Entre os mercados emergentes a região mais favorecida foi a América Latina, que saltou de 12,3% do investimento no estrangeiro em dezembro de 2005 para 21,4% no final do ano passado. Também a Ásia emergente teve um incremento, alcançando 22,5%. Um dos motivos que explicam este aumento é a maior valorização das bolsas nestes mercados. No último trimestre de 2009, por exemplo, o índice MSCI para Emergentes valorizou 7,5%, enquanto que o mesmo índice para os mercados desenvolvidos, alcançou o resultado positivo de 4,5%.
Em termos de países, os mais favorecidos foram Brasil e China, que aumentaram sua participação de 6,3% e 1,4%, respectivamente, no final de 2005, para 14,6% e 7,8% em dezembro de 2009. “Os fundos de pensões chilenos realizaram seus investimentos naquelas regiões ou países que não somente tinham uma expectativa de bons rendimentos, mas também apresentavam fundamentos econômicos e de crescimento sólidos no futuro”, explica Gonzalo Binello, da Schroders. O gestor acredita que, mesmo que os mercados emergentes de ações tenham mostrado rendimentos excepcionais de 79% em dólar durante 2009, há argumentos sólidos para acreditar que existe maior potencial de subida para estes mercados atualmente.

● **ENUNCIADO 1**:
Transcreva do trecho sobre investimentos em mercados emergentes a parte que vai de "Entre os mercados" até "positivo de 4,5%.", incluindo essas palavras.
● **ENUNCIADO 2**:
No trecho sobre investimentos em mercados emergentes, quanto valorizou o índice MSCI para Emergentes no último trimestre de 2009?
● **ENUNCIADO 3**:
Dê continuidade ao trecho sobre investimentos em mercados emergentes a partir da última frase apresentada.

● **MATERIAL EXTRAÍDO**:

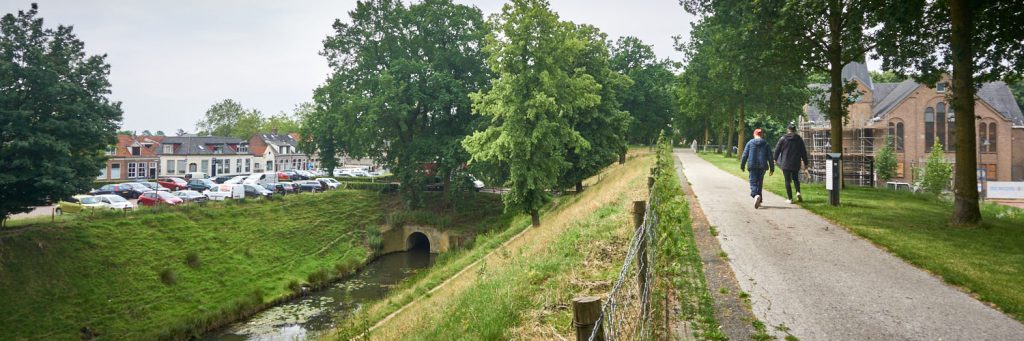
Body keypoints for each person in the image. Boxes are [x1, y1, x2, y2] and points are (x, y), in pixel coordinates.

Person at [774, 124, 810, 204]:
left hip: (785, 163)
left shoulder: (783, 138)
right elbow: (803, 152)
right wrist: (806, 163)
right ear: (795, 130)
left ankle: (790, 199)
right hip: (796, 163)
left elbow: (777, 149)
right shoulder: (799, 139)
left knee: (787, 181)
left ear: (788, 129)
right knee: (796, 179)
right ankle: (798, 192)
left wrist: (775, 159)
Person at [740, 128, 774, 208]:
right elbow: (770, 157)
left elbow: (745, 155)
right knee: (759, 182)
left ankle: (755, 195)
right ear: (761, 135)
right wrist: (772, 169)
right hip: (762, 166)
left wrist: (742, 165)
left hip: (752, 165)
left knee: (753, 182)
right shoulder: (766, 144)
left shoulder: (750, 143)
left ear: (754, 134)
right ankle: (760, 199)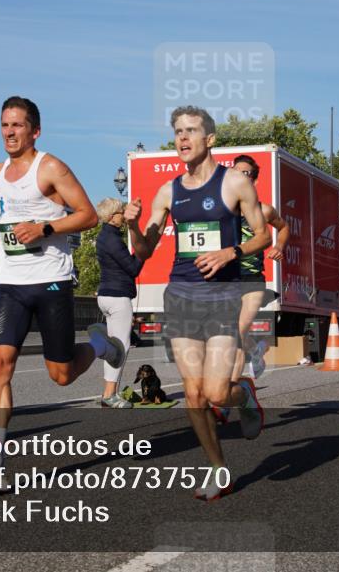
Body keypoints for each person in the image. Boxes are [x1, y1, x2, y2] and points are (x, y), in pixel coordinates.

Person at [0, 96, 124, 489]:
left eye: (17, 125)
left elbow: (88, 214)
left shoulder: (51, 167)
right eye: (4, 125)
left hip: (50, 281)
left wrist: (46, 228)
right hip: (10, 284)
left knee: (62, 375)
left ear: (34, 130)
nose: (9, 132)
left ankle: (102, 346)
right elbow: (6, 213)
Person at [124, 106, 270, 501]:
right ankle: (219, 470)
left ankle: (245, 396)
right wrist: (134, 225)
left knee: (218, 394)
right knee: (193, 395)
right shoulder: (168, 191)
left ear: (210, 140)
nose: (183, 139)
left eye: (191, 131)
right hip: (182, 296)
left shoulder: (235, 183)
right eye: (178, 132)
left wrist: (230, 253)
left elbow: (263, 236)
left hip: (222, 296)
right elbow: (145, 249)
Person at [230, 154, 289, 381]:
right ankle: (256, 349)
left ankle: (231, 387)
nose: (240, 176)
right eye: (236, 172)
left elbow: (283, 228)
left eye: (245, 173)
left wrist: (279, 246)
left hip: (252, 279)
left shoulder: (264, 210)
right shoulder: (223, 212)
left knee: (237, 332)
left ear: (253, 180)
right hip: (228, 278)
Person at [94, 197, 145, 408]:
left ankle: (109, 392)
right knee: (121, 347)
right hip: (117, 297)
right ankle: (110, 395)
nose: (123, 216)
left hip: (105, 295)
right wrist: (143, 253)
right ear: (111, 216)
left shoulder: (103, 237)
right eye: (120, 212)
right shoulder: (113, 239)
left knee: (115, 345)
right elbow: (132, 268)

● **CAIXA DE RESPOSTA 1**:
Entre os mercados emergentes a região mais favorecida foi a América Latina, que saltou de 12,3% do investimento no estrangeiro em dezembro de 2005 para 21,4% no final do ano passado. Também a Ásia emergente teve um incremento, alcançando 22,5%. Um dos motivos que explicam este aumento é a maior valorização das bolsas nestes mercados. No último trimestre de 2009, por exemplo, o índice MSCI para Emergentes valorizou 7,5%, enquanto que o mesmo índice para os mercados desenvolvidos, alcançou o resultado positivo de 4,5%.

● **CAIXA DE RESPOSTA 2**:
Valorizou 7,5%.

● **CAIXA DE RESPOSTA 3**:
“Prevemos potencial de valorização, se bem que também reconhecemos que, no curto prazo, existem fatores que produzirão maior volatilidade”, prevê Binello. Em relação ao tipo de ativos investidos no exterior, a maior alocação está concentrada em renda variável, com uma participação de mais de 70% do total. A maior parte dos recursos das AFPs direcionados para papéis do exterior está aplicada em fundos mútuos de ativos estrangeiros, que representam 80,5% do total. Já os títulos representativos de índices acionários concentram 16,6%.
Apesar de contar com menor volume de aplicações, a renda fixa vem aumentando sua participação nos últimos meses. Somente no último trimestre de 2009, a exposição a esse segmento subiu de 21% para 26%.
A concentração de investimentos na renda fixa no exterior foi realizada principalmente por meio de fundos mútuos de títulos de mercados emergentes. Um dos motivos que explicam o aumento da demanda por renda fixa no estrangeiro é a queda nas taxas de juros dos títulos chilenos. “A queda dos juros reais em nosso mercado, incentiva ainda mais a diversificação dos investimentos no exterior”, explica Cláudio Asecio Fulgeri, gerente geral da seguradora EuroAmerica Seguros.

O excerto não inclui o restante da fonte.